A team of researchers from the Gladstone Institutes want to combine both approaches, and they’ve found a potential key to doing this in an anti-cancer drug called JQ1. Already in the early phases of human clinical trials, JQ1 can actually reactivate latent HIV, according to the team’s study published in the journal Molecular Cell.
“Our discovery was born out of frustration,” researcher Melanie Ott, senior investigator at Gladstone, said in a press release. “We already knew that the drug JQ1 targets a protein called BRD4, but our experiments were not yielding consistent results. Then, we started looking at different forms of the protein and, unexpectedly, found that a short form was the key to silencing HIV.”

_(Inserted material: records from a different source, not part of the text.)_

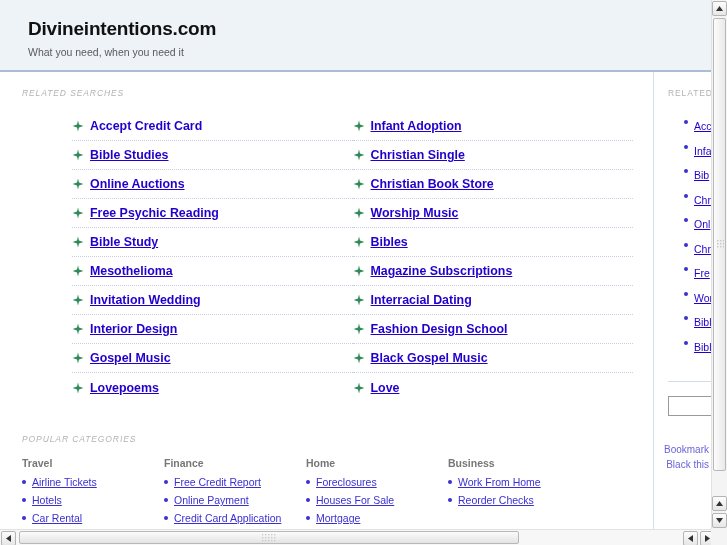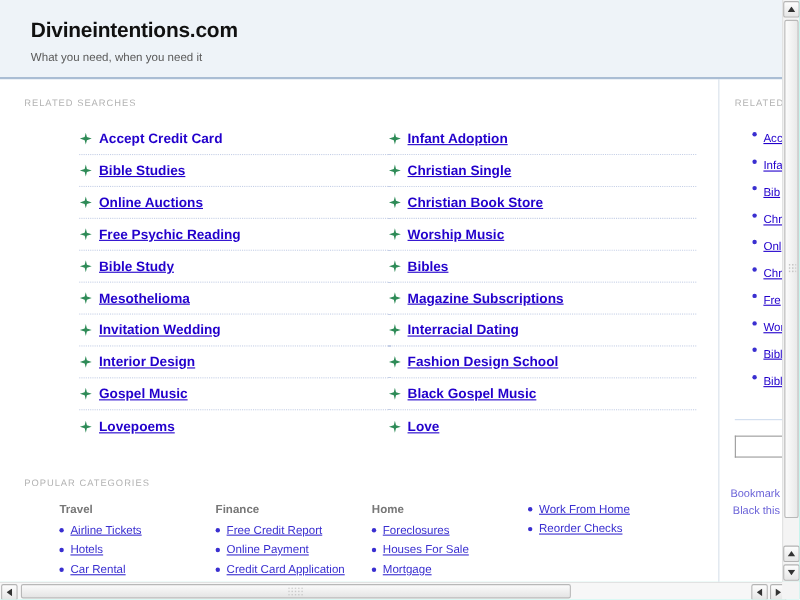"Divineintentions.com" #viewport { background: #5eead4 -> #0ea5e9 }
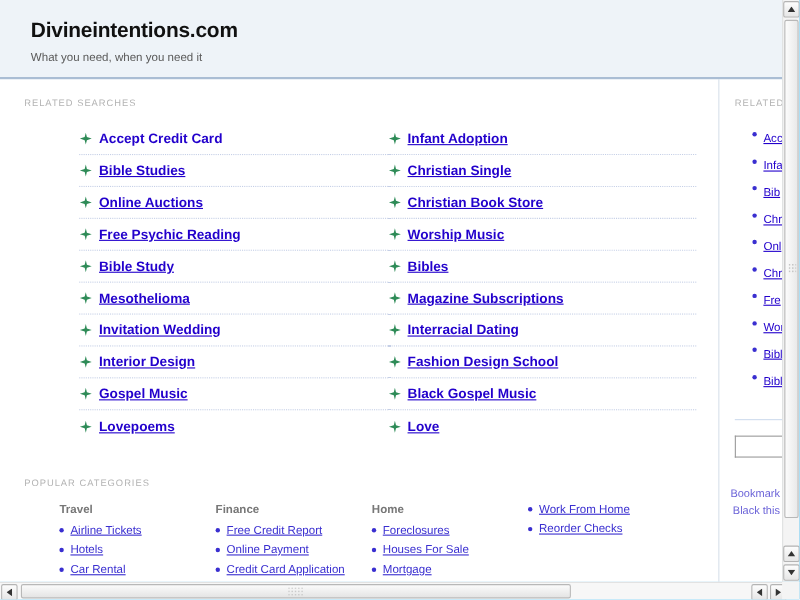"RELATED SEARCHES" .section-label { font-style: none -> italic }
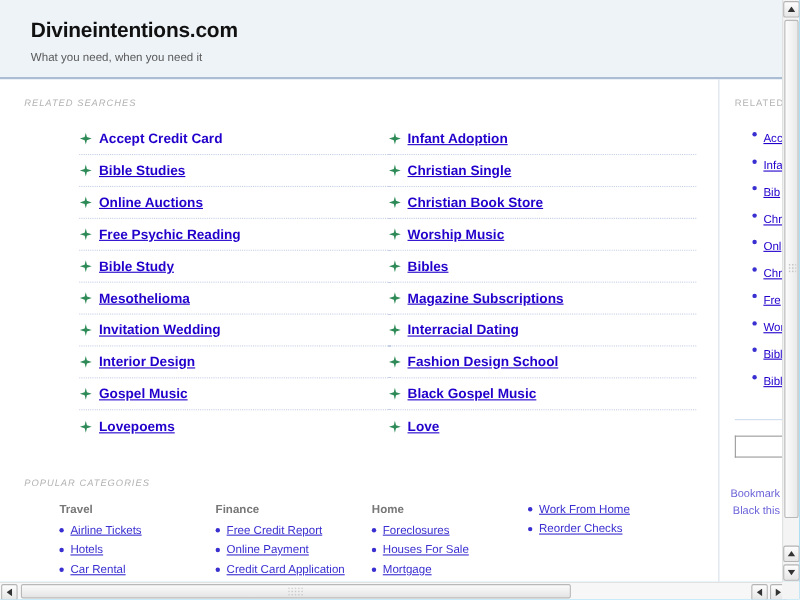"Travel" #cat-grid { padding-left: 54px -> 22px }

Curing HIV, either through “shock and kill” or by silencing it requires that latent viruses be reactivated. JQ1 allows for both methods, either by helping HIV resurface to then be eradicated, or by strengthening the body’s ability to suppress it. Either way, because the drug is already in clinical trials, it’s a matter of time before it finds commercial use.
“You could start by shocking and killing the virus that’s easy to target, then use silencing mechanisms to slow the resurfacing of latent virus,” Ott said. “That’s how I see the future of HIV cure research.” While it may not be an overnight cure for HIV, it’s definitely a step in the right direction.
JQ1 might also impact a broader range of diseases by targeting the BRD4 protein to treat not just cancer but also heart failure and inflammation. “While uncovering the role of this protein in HIV, we discovered that it may also be involved in fighting other viruses related to HIV,” first author Ryan Conrad explained. “Therefore, our findings could provide new insights into an ‘old’ cellular defense mechanism against invading viruses.”